** GIVEN RECORDS **

────────────────────

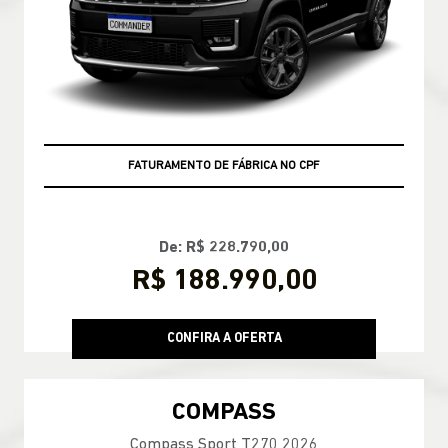
FATURAMENTO DE FÁBRICA NO CPF
De: R$ 228.790,00
R$ 188.990,00
CONFIRA A OFERTA
COMPASS
Compass Sport T270 2026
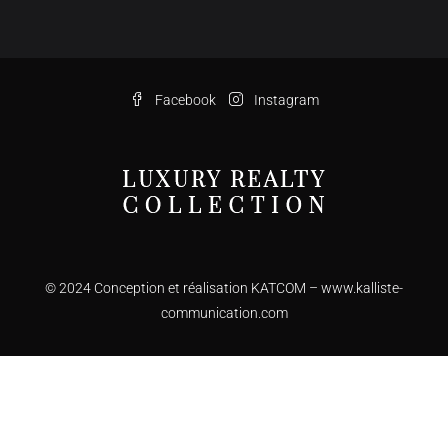
Facebook
Instagram
© 2024 Conception et réalisation KATCOM –
www.kalliste-
communication.com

────────────────────

** ABOUT THIS EXERCISE **
Output the text from all of the material above word for word, line by line, and leave the pictures out.

** OUTPUT OF THE TASK **
FATURAMENTO DE FÁBRICA NO CPF
De: R$ 228.790,00
R$ 188.990,00
CONFIRA A OFERTA
COMPASS
Compass Sport T270 2026
Facebook
Instagram
© 2024 Conception et réalisation KATCOM –
www.kalliste-
communication.com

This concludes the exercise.